On Jan. 29, the government banned BSAP members from carrying arms, wearing uniforms, or circulating in towns, while ordering them to register immediately at the nearest Environment Ministry office. The decree stands absolutely no chance of being respected.
Philippe, a former police chief, is calling on the Haitian National Police (PNH) rank-and-file to side with the people’s movement and not combat the BSAP agents.
“There have been some near clashes, but no actual violence, to my knowledge,” said our source close to Joseph.
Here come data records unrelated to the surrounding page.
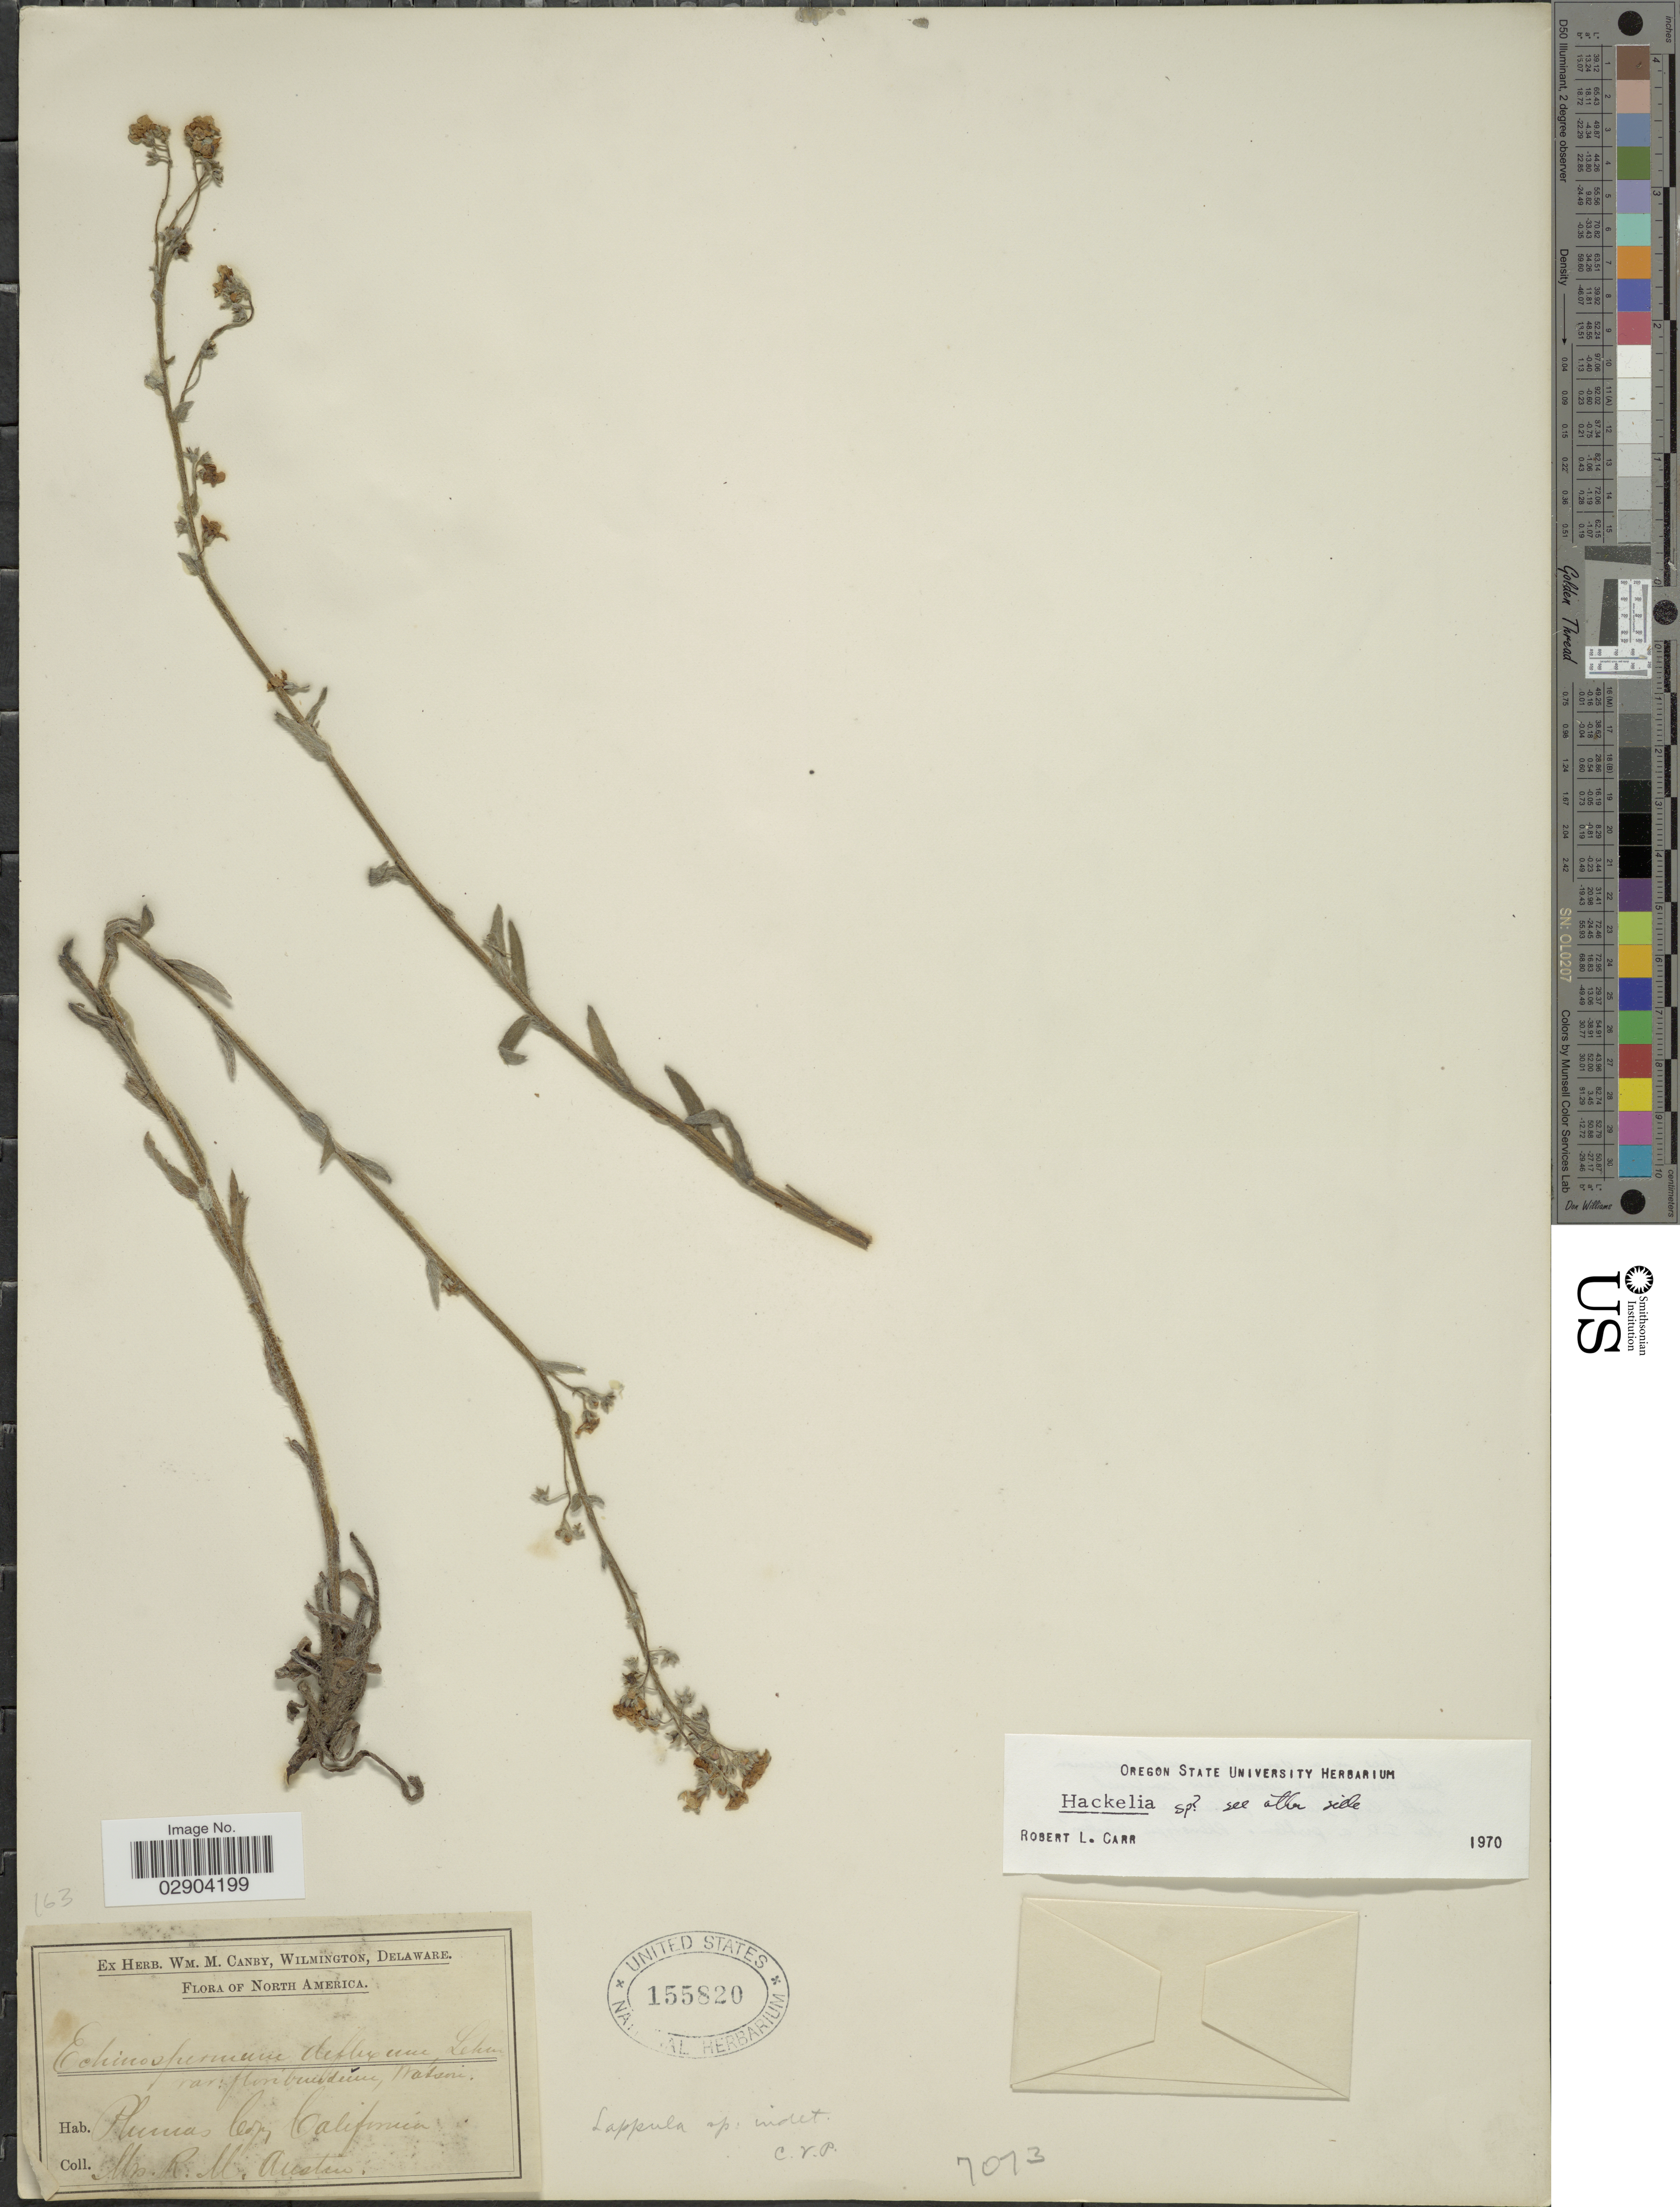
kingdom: Plantae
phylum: Tracheophyta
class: Magnoliopsida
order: Boraginales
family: Boraginaceae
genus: Hackelia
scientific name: Hackelia sp.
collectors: R. Austin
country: United States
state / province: California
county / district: Plumas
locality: Plumas Co.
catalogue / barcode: US 155820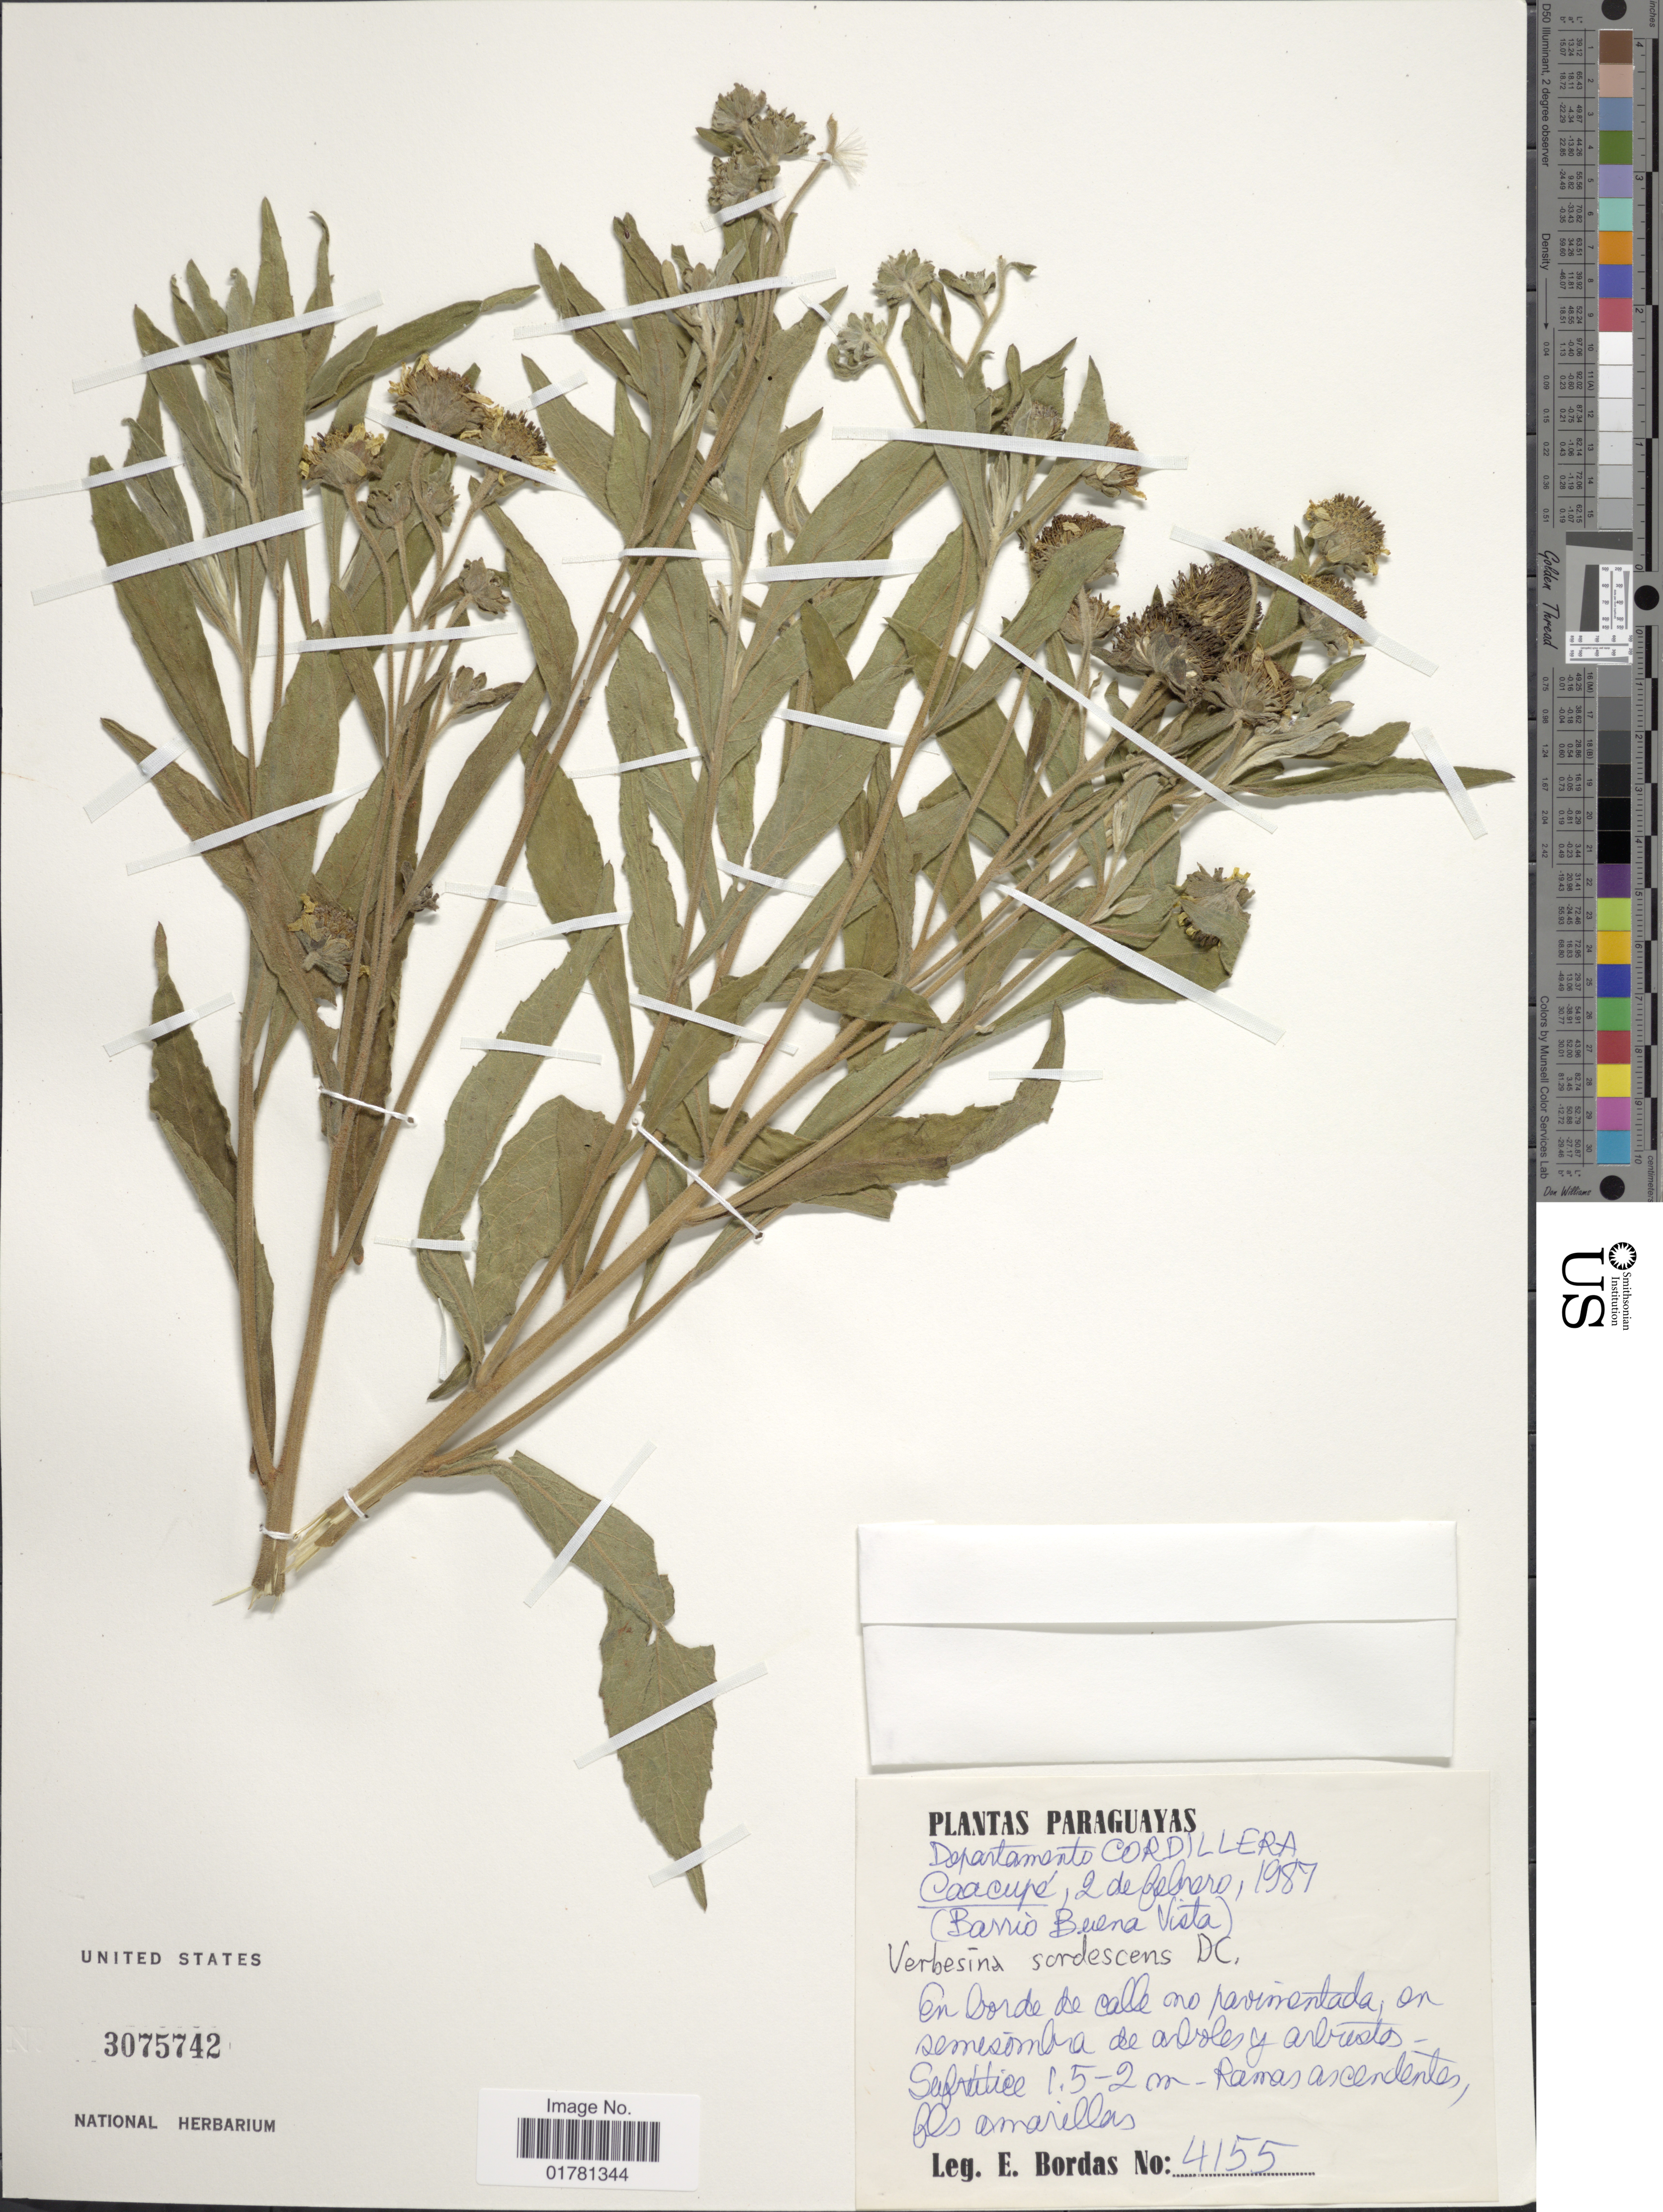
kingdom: Plantae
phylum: Tracheophyta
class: Magnoliopsida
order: Asterales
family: Asteraceae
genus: Verbesina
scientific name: Verbesina sordescens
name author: DC.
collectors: E. Bordas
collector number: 4155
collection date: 1987-02-02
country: Paraguay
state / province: Cordillera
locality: Departamento Cordillera, Caacupé (Barrio Buena Vista)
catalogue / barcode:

Although Philippe is presented by many as being the popular uprising’s leader, others characterize him more as a mere catalyst
“I don’t say that I’m a Guy Philippe fanatic, but when your house catches fire and you have to put it out to save your home and family inside, you will accept help from anybody who brings water, and afterwards you will examine his face,” said Sherlson Sanon in a viral Radio Tele Eclair interview last week. Sanon is a former security agent who has widely denounced the National Network for the Defense of Human Rights (RNDDH) director Pierre Espérance for framing him for a crime he didn’t commit. He spent 10 years, untried, in prison until his release in January 2023. Espérance, a leading 2004 coup supporter, has been attacking Philippe and thereby objectively defending Ariel Henry, Sanon said.
“I ask all the people who believe in me and know that I’m not corrupt, don’t support Guy Philippe but support the people in this battle, because Haiti has to get out of this mess… I support a movement to overturn the system, and that means not just overturning Ariel Henry and all his acolytes,” Sanon concluded.